▶ _Selected excerpt_:
--- START ---

# 1st day with Stealth P3D at Adams Motorsports Park



## Ole1 (Jul 7, 2018)

... since there isn't a track days forum ....

As you can tell, I am not a frequent auto crosser, or track day person (except on motorcycles) .... this write up is just a quick description of the fun I had with our Stealth P3D on her first mini track day.

Four weeks after picking up our Silver Stealth Performance Model 3, I took her to Adams Motorsports park last friday ... and of course, I had a blast !
http://www.adamsmotorsportspark.com/racing/time-attackgrip/
https://www.google.com/maps/@34.008476,-117.3825933,17z

The Friday night track layout starts in the center area, heading into the CCW hairpin, going then going down a short straight, where the small CW hairpin is not used, instead, it is a long CW sweeper into a longish straight, into a long CW sweeper, into a couple kinks - into a long 90 right, into a long (100 yard ?) straight, into the finish about 40 (?) yards before the last heavily banked CW hairpin.

The way the sessions ran, we would leave the start for a warm up lap, and as we passed the finish (flagging station), they would throw the green flag to start your first timed lap .... as you came around the second time, they would throw the white flag (starting your second timed lap), and your last time past, the checkered flag. Each "session", we would get three of these three lap runs, and there were three sessions - 6pm, 7pm, and 8pm ... I ran the first two sessions. Each session is $25.

--- END ---

▶ _Data extract_:

--- START ---

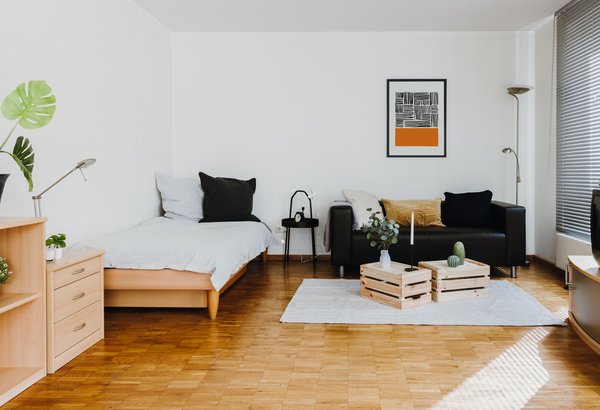
Locate an element on the screen. fake cacti is located at coordinates (453, 258).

--- END ---

▶ _Work item_: Could you carry on the post about the Stealth P3D's first track day at Adams Motorsports Park, starting right after its last sentence? The listing is separate material, unconnected to the track-day post.

▶ _Response to the exercise_:
The acceleration of this car is amazing, but the stock 18" Aero tires are TTTTerrrible on the track (of course) .... I dont think I was ever able to over use the brakes, because I was so traction limited by the tires .... here is a description of how a lap went: Braking hard into the first CCW hairpin left, enter with left front tire on the candystripes, car starts to rotate (rear end sliding), and contiues to rotate till traction control shuts off power momentarily - till traction is regained, then hard on the throttle down short straight to first long right sweeper, four wheel drifting the whole way around, limiting my speed to keep from sliding off the track, then max throttle down next longish straight, braking way early because at this point, tires have no grip, and skid like crazy if braked too hard .... through the kinks, and similar to the first corner, right wheel on candy stripes, car rotates just enough (no traction control shut off) ... then max throttle down the back straight .... but brake way before the flagging station into small chicane (cones ... i forgot to mention this part) into banked hairpin right, into kinks and short straight past start line and repeat. .....

For reference, I have been to this track four other times, with Mazda P5 and 1967 Cougar (canyon suspension and brakes), both on sticky summer tires with good brakes .... With the Cougar, on the last part of the track, I could wait to brake until "long after" the flagging station (right at the chicane, basically 15-20 yards before the hairpin) ... becuse of the stock tires on the model 3, at the end of the last straight, I had to brake way before the flagging station to prevent sliding off the track in the banked hairpin.

Still, I had a blast, and I was moved up to the "fast group" for the 7pm session (I was never fast enough for that i my previous visits to this track).

Next time, I will have summer tires and maybe better brakes (I already have the brakes ... just haven't put them on yet)


----------



## Oyster Bait (Sep 15, 2018)

Nice write up. Thanks.

Was the track layout the same as the previous times you ran with your other cars? If so, please give us some lap times to compare.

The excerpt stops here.